Mar 19 2008
I am intrigued by this bit of advice from Michael Idinopulos writing about Creating a Participatory Knowledgebase: 3 Best Practices
Lead with what you want, not what you have. Many groups, especially research groups, tend to use the wiki as a dumping ground for research they’ve already done. This research typically takes the form of reports which were written for a specific audience to answer a specific question at a specific moment in time. So the value of the reports themselves isn’t so great. What is valuable, however, is the insights embedded in those reports. That’s what contributors should be encouraged to post to the wiki. Put differently, a page called “Trends in Retail Channel Marketing” is a better wiki page than “2006 Analysis of our Company’s Channel Marketing Spend”. (Of course, the report might be useful as backup–so include it as a link from the main page on trends).
Since I’ve recently been up to my eyeballs with a wiki on knowledge sharing, this caught my eye. How do we use language to engage others? What makes something “yet another info dump” and another thing an attractor towards ongoing knowledge sharing?

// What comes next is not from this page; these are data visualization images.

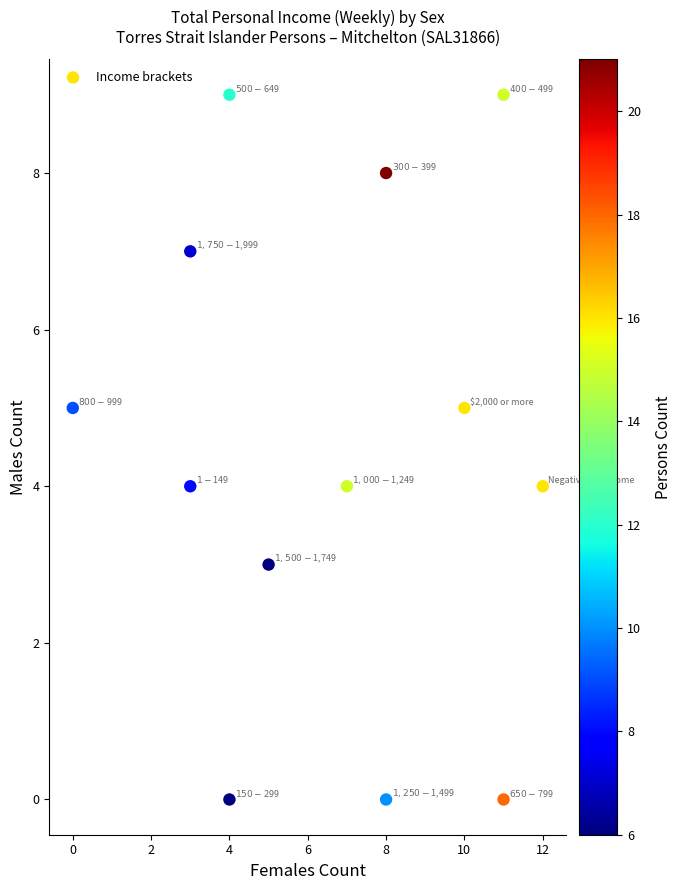

What is the range of X values (max minus min)?

12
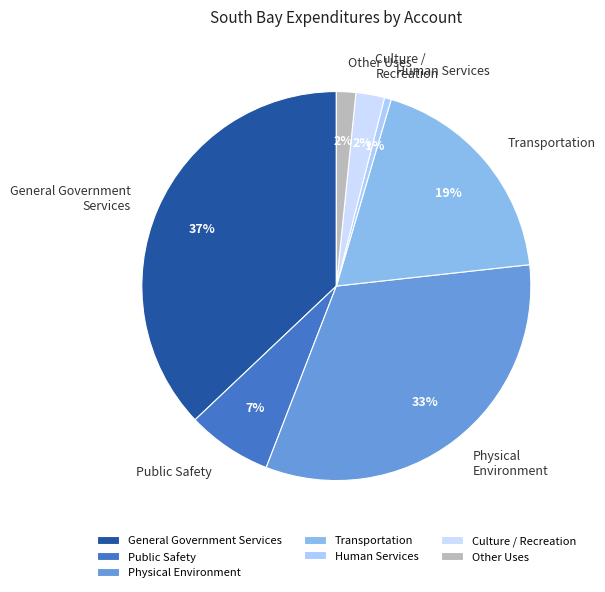

How many segments does this pie chart have?

7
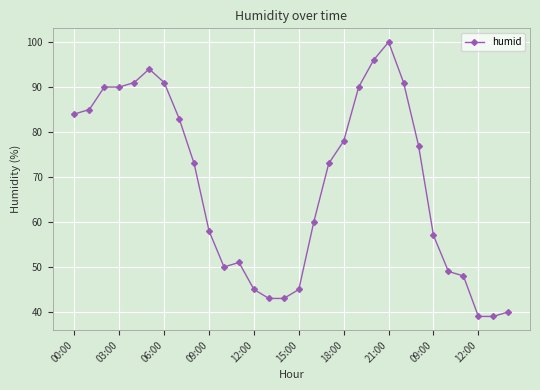

What is the value of the 14th point from the left?

43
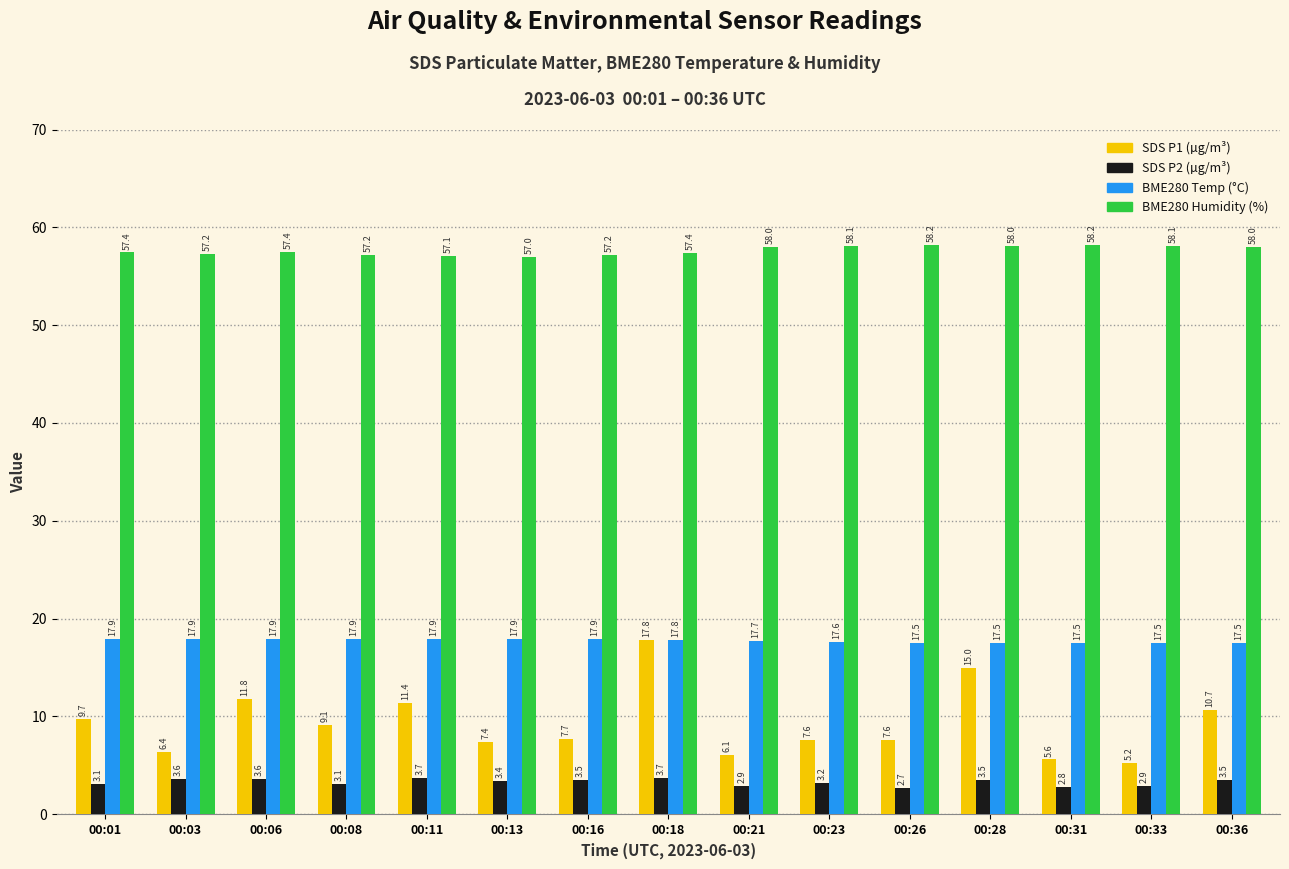

What is the total value across all series at 00:06?

90.7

The KS wiki is mostly about sharing information about knowledge sharing tools and methods. This information is available all over the web, but scattered. What it also lacks is insights of what to use when and a place for stories of use. Right now, we are really working hard to try and find ways to express the invitation for sharing use stories, but I had totally forgotten about ways to ask for what you want? Now I’m thinking maybe a page that is a springboard to expressing need.